START Supplied text

With the advent of recent releases of Windows (at least from Windows 11), local accounts are prevented from accessing administrative shares through the network. If your device is not part of a domain, this can lead to inconveniences.
Attempting to access an administrative share by way of a local account can result in the following, somewhat non-intuitive behaviour:
- A credential prompt that is repetitively re-presented without additional feedback (ideally with a message indicating authentication failure).
- A feedback prompt stating invalid credentials.
- A return prompt indicating denied access.
There’s two ways to address this:
- Create explicit shares.
- Modify the registry to permit local account access to administrative shares.
As the shares (e.g. c$
) already exist, why create added overhead by defining equivalent “non-admin” shares?
Let’s fire up regedit
and apply what Microsoft have labelled a “workaround”, or what I’d call “restoring function”.
- Navigate to
HKEY_LOCAL_MACHINE\SOFTWARE\Microsoft\Windows\CurrentVersion\Policies\System
- Create a new DWORD (32-bit) Value named
LocalAccountTokenFilterPolicy
- Set the value to
1
.
That’s it. With this in place, you should be able to navigate to \\ComputerName\c$
, authenticate as a user with local administrator privileges and access the share.

END Supplied text

**Directions**
1) Put this sentence from the guide on administrative shares into Spanish: "If your device is not part of a domain, this can lead to inconveniences."
2) Retype the guide on administrative shares word for word, starting with "Attempting to access" and going on through "stating invalid credentials.".
You won't need the material for any of this work.

START Available data

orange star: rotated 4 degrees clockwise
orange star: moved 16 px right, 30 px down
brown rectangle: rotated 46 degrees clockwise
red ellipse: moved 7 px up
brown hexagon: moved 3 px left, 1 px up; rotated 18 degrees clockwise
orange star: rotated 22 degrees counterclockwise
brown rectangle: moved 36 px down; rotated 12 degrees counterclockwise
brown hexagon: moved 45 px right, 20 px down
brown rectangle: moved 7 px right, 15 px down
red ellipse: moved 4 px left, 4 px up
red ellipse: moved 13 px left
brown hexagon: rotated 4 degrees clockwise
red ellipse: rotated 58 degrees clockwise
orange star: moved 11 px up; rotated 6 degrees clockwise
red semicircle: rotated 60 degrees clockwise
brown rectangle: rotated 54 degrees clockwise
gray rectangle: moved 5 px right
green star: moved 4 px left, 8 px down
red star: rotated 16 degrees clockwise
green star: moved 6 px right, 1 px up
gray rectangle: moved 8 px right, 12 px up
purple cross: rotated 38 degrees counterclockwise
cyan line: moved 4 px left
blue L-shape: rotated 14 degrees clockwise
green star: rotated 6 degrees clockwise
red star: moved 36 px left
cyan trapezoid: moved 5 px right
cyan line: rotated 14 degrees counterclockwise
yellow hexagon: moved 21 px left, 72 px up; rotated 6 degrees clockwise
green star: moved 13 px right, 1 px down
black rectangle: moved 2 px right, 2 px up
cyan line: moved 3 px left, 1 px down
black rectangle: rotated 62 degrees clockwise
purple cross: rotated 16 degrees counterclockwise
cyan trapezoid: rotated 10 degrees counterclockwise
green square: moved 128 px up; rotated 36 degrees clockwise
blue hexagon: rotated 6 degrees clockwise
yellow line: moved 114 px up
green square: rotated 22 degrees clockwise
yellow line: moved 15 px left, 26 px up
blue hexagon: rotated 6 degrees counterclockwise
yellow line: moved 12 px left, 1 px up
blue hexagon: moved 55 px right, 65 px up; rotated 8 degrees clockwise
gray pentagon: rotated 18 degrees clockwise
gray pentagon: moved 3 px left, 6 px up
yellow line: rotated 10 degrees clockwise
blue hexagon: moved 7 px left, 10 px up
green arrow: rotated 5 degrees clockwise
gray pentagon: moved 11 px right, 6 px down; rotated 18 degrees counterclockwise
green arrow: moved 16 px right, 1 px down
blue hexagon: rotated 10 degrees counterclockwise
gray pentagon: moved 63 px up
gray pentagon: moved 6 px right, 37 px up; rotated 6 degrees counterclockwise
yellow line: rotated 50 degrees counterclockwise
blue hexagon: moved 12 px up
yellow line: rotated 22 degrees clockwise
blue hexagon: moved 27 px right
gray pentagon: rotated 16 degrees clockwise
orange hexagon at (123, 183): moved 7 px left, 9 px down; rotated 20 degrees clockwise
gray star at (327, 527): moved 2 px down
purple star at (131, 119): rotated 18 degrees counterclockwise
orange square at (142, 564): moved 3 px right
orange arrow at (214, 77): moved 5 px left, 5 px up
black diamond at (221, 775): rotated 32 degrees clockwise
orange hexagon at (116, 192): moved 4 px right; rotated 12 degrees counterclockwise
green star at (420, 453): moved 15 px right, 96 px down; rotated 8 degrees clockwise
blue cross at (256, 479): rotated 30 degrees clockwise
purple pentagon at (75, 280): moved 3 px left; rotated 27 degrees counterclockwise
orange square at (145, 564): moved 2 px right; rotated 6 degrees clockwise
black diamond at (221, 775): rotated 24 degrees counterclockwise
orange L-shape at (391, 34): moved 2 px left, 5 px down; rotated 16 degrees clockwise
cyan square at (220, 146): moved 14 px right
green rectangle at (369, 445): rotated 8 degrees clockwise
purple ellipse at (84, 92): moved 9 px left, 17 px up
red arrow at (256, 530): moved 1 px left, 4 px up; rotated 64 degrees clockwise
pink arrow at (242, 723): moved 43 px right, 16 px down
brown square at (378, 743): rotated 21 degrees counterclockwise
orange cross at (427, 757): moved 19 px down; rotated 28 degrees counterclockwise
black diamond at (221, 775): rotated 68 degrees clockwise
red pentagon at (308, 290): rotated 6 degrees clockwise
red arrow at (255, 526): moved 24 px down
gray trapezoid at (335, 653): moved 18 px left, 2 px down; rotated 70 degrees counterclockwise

END Available data

**Expected results**
1) Si tu dispositivo no forma parte de un dominio, esto puede causar inconvenientes.

2)
Attempting to access an administrative share by way of a local account can result in the following, somewhat non-intuitive behaviour:
- A credential prompt that is repetitively re-presented without additional feedback (ideally with a message indicating authentication failure).
- A feedback prompt stating invalid credentials.